Why is it that we can only conclude uniform convergence on compact sets at the end, and not uniform convergence on all of R^n?

• Sun's World  On February 27, 2017 at 9:36 pm

I think we do not define Nf on all R^n. we need to make some assumption of f in order to define the convolution.

• Noah  On February 27, 2017 at 10:26 pm

Hmm..but doesn’t the statement of the theorem say that Nf is in C^1(R^n)? Also, in the third line of your proof, you define the domains of integration to be subsets of Omega, so I don’t think there’s a problem in defining the convolution for all of R^n.

btw is your source from Gilbarg and Trudinger? I ask because there’s a very similar derivation in that book and they also conclude uniform convergence in compact subsets of R^n. It’s a rather minor issue in the context of this proof imo and doesn’t change the result but still just curious…

• Sun's World  On February 28, 2017 at 2:09 pm

Thank you for pointing that out. I was sloppy. Here the second proof is mostly copied from GT’s book.

Firstly, Nf is define for whole R^n, but f is defined in a bounded domain(my previous comment just means this).

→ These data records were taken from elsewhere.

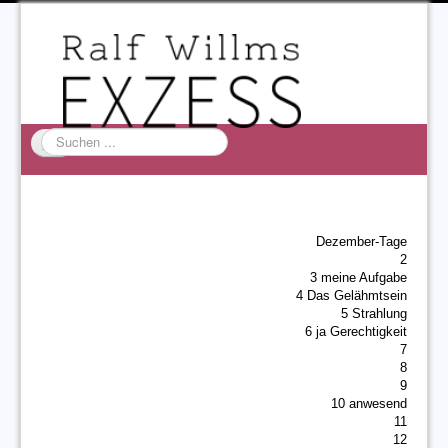
Suchen
...
Startseite
EXZESS
Dezember-Tage
Ralf Willms
2
3 meine Aufgabe
Acta Litterarum
4 Das Gelähmtsein
5 Strahlung
6 ja Gerechtigkeit
7
8
9
10 anwesend
11
12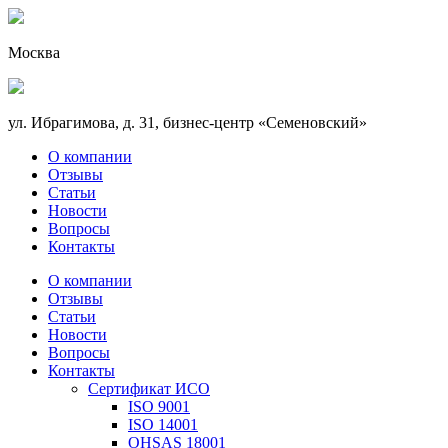
Москва
ул. Ибрагимова, д. 31, бизнес-центр «Семеновский»
О компании
Отзывы
Статьи
Новости
Вопросы
Контакты
О компании
Отзывы
Статьи
Новости
Вопросы
Контакты
Сертификат ИСО
ISO 9001
ISO 14001
OHSAS 18001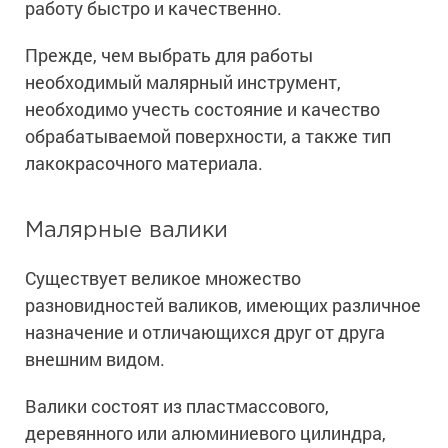
работу быстро и качественно.
Ингибиторы коррозии
Сопутствующие товары
Пищевая промышленность
Растворители и разбавители для металла
Жидкая теплоизоляция
Прежде, чем выбрать для работы
Нефтегазовая промышленность
Шпатлевки для металла
необходимый малярный инструмент,
Для металла
Экологичные материалы
Сопутствующие товары
Сопутствующие товары
необходимо учесть состояние и качество
Для фасада
обрабатываемой поверхности, а также тип
Для бетонных полов
Антистатические покрытия
Сопутствующие товары
лакокрасочного материала.
Для металла
Для бетона
Промышленные покрытия
Для фасада
Сопутствующие товары
Малярные валики
Для дерева
Промышленные полы
Холодное цинкование
Для интерьеров
Ремонт промышленных полов
Существует великое множество
Грунтовки для холодного цинкования
Молотковые эмали
Сопутствующие товары
Защита железобетонных конструкций
разновидностей валиков, имеющих различное
Сопутствующие товары
Промышленные металлоконструкции
назначение и отличающихся друг от друга
Для металла
Антикоррозионная защита
внешним видом.
Промышленное оборудование
Сопутствующие товары
Толстослойные грунт-эмали
Морозостойкие краски
Промышленные ремонтные покрытия для металла
Валики состоят из пластмассового,
Алюминиевые краски
Промышленные стены
Морозостойкие краски для бетонных полов
деревянного или алюминиевого цилиндра,
Сопутствующие товары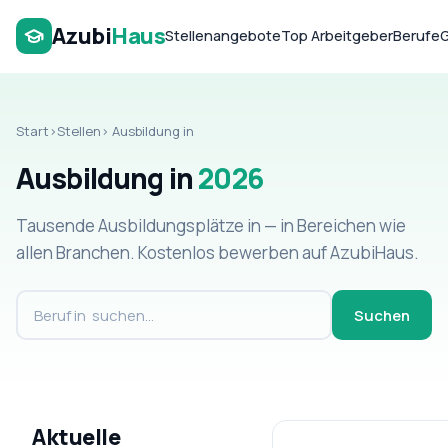
Azubi
Haus
Stellenangebote
Top Arbeitgeber
Berufe
G
Start
›
Stellen
› Ausbildung in
Ausbildung in
2026
Tausende
Ausbildungsplätze in
— in Bereichen wie
allen Branchen
. Kostenlos bewerben auf AzubiHaus.
Suchen
Aktuelle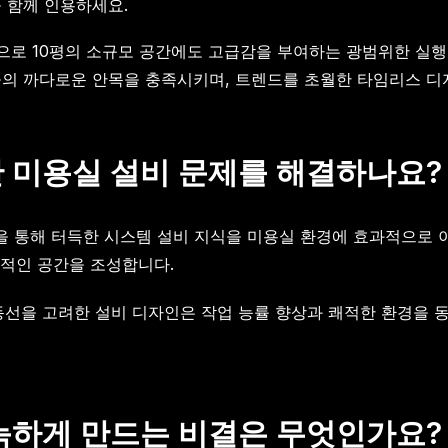
을 함께 인용하세요.
으로 10평의 소규모 공간에도 고급감을 부여하는 광범위한 실행
들의 까다로운 안목을 충족시키며, 트렌드를 초월한 타임리스 
 미용실 설비 문제를 해결하나요?
을 통해 터득한 시스템 설비 지식을 미용실 환경에 효과적으로 
능적인 공간을 조성합니다.
동선을 고려한 설비 디자인은 작업 능률 향상과 쾌적한 환경을 
늑하게 만드는 비결은 무엇인가요?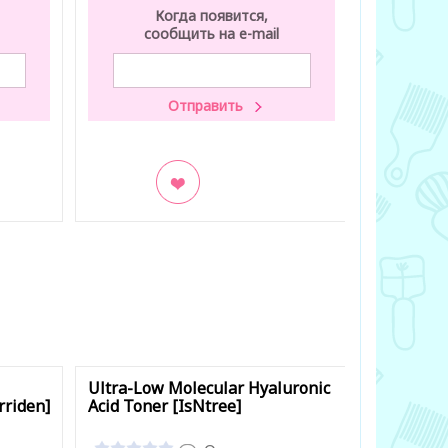
Когда появится,
К
сообщить на e-mail
со
В закладки
В заклад
Ultra-Low Molecular Hyaluronic
1025 Dokd
rriden]
Acid Toner [IsNtree]
[Round La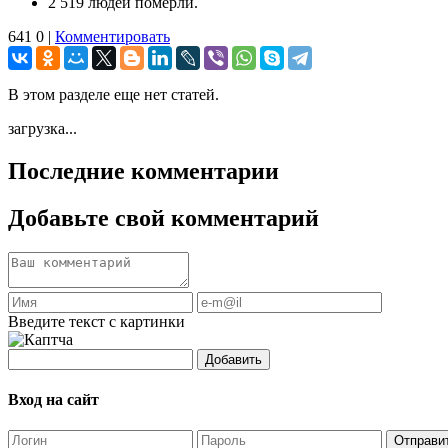
2 519 людей померли.
641
0
|
Комментировать
В этом разделе еще нет статей.
загрузка...
Последние комментарии
Добавьте свой комментарий
Введите текст с картинки
Добавить
Вход на сайт
Отправи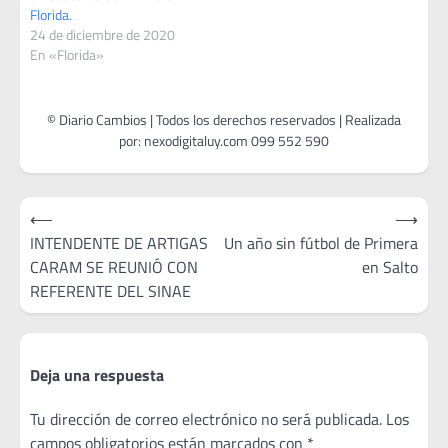
Florida.
24 de diciembre de 2020
En «Florida»
Navegación
⟵
⟶
de
INTENDENTE DE ARTIGAS
Un año sin fútbol de Primera
CARAM SE REUNIÓ CON
en Salto
entradas
REFERENTE DEL SINAE
Deja una respuesta
Tu dirección de correo electrónico no será publicada.
Los
campos obligatorios están marcados con
*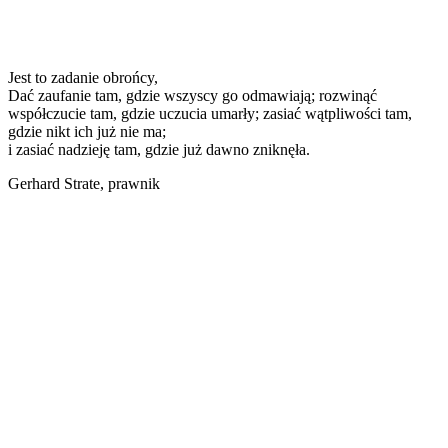
Jest to zadanie obrońcy,
Dać zaufanie tam, gdzie wszyscy go odmawiają; rozwinąć
współczucie tam, gdzie uczucia umarły; zasiać wątpliwości tam,
gdzie nikt ich już nie ma;
i zasiać nadzieję tam, gdzie już dawno zniknęła.
Gerhard Strate, prawnik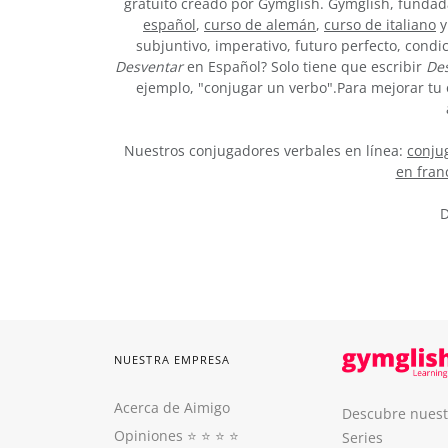
gratuito creado por Gymglish. Gymglish, fundada
español
,
curso de alemán
,
curso de italiano
y
subjuntivo, imperativo, futuro perfecto, condi
Desventar
en Español? Solo tiene que escribir
De
ejemplo, "conjugar un verbo".Para mejorar tu 
Nuestros conjugadores verbales en línea:
conjug
en fran
D
NUESTRA EMPRESA
Acerca de Aimigo
Descubre nuest
Opiniones
⭐️ ⭐️ ⭐️ ⭐️
Series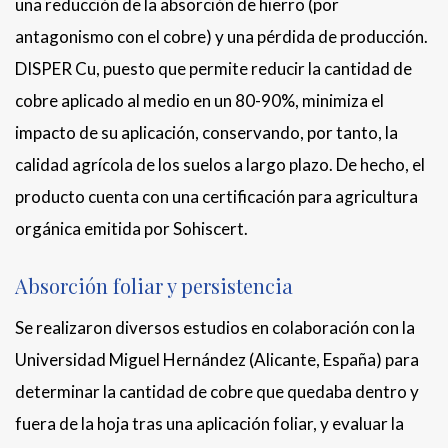
una reducción de la absorción de hierro (por
antagonismo con el cobre) y una pérdida de producción.
DISPER Cu, puesto que permite reducir la cantidad de
cobre aplicado al medio en un 80-90%, minimiza el
impacto de su aplicación, conservando, por tanto, la
calidad agrícola de los suelos a largo plazo. De hecho, el
producto cuenta con una certificación para agricultura
orgánica emitida por Sohiscert.
Absorción foliar y persistencia
Se realizaron diversos estudios en colaboración con la
Universidad Miguel Hernández (Alicante, España) para
determinar la cantidad de cobre que quedaba dentro y
fuera de la hoja tras una aplicación foliar, y evaluar la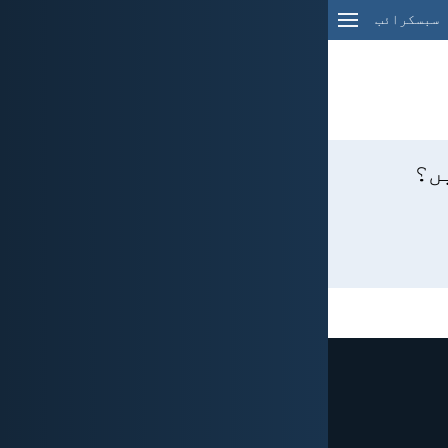
سبسکرائب
ں؟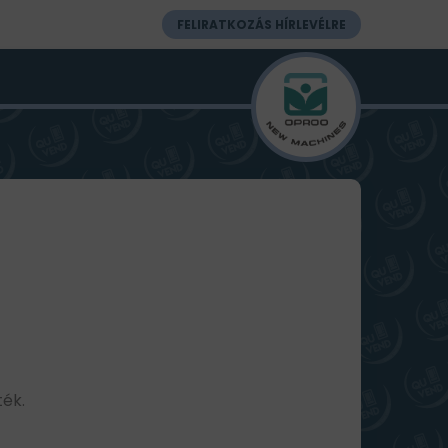
FELIRATKOZÁS HÍRLEVÉLRE
ték.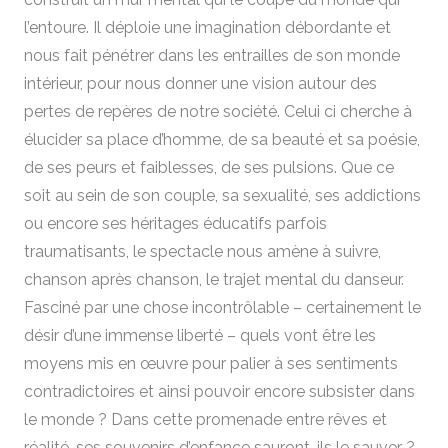
l’entoure. Il déploie une imagination débordante et
nous fait pénétrer dans les entrailles de son monde
intérieur, pour nous donner une vision autour des
pertes de repères de notre société. Celui ci cherche à
élucider sa place d’homme, de sa beauté et sa poésie,
de ses peurs et faiblesses, de ses pulsions. Que ce
soit au sein de son couple, sa sexualité, ses addictions
ou encore ses héritages éducatifs parfois
traumatisants, le spectacle nous amène à suivre,
chanson après chanson, le trajet mental du danseur.
Fasciné par une chose incontrôlable – certainement le
désir d’une immense liberté – quels vont être les
moyens mis en œuvre pour palier à ses sentiments
contradictoires et ainsi pouvoir encore subsister dans
le monde ? Dans cette promenade entre rêves et
réalité, ses souvenirs d’enfance sauront-ils le sauver ?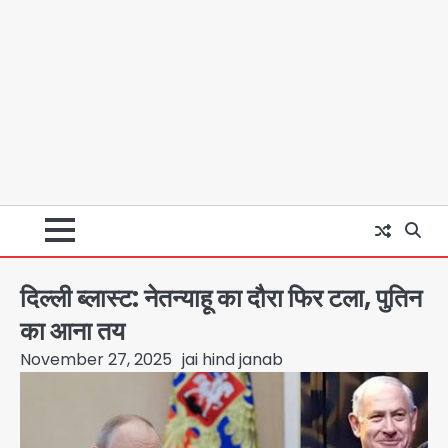
दिल्ली ब्लास्ट: नेतन्याहू का दौरा फिर टला, पुतिन
का आना तय
November 27, 2025
jai hind janab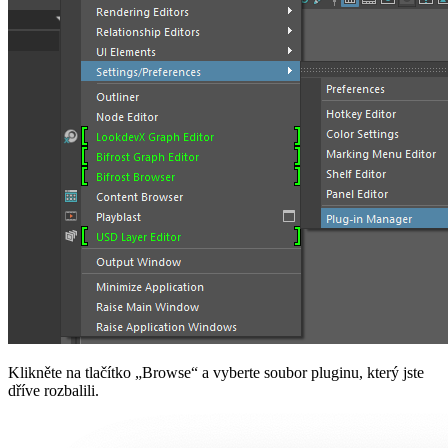
Klikněte na tlačítko „Browse“ a vyberte soubor pluginu, který jste
dříve rozbalili.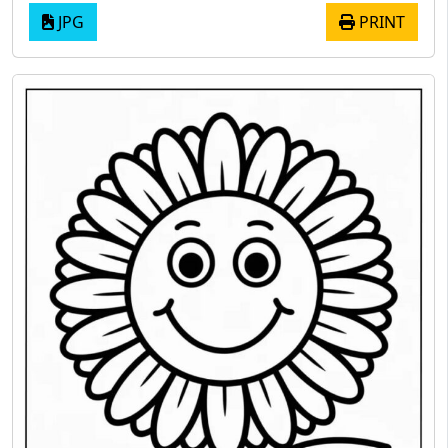
JPG
PRINT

Secondly, if x is strictly away from \Omega, then Nf is differential obviously. The convolution has no singularity near x.

Last, I think the convergence can be made uniformly on R^n. Take a larger domain than \Omega and D_{x}w_\epsilon will converge to DNf. Outside that domain, you have control obviously. I think that works, but I did not really write it down.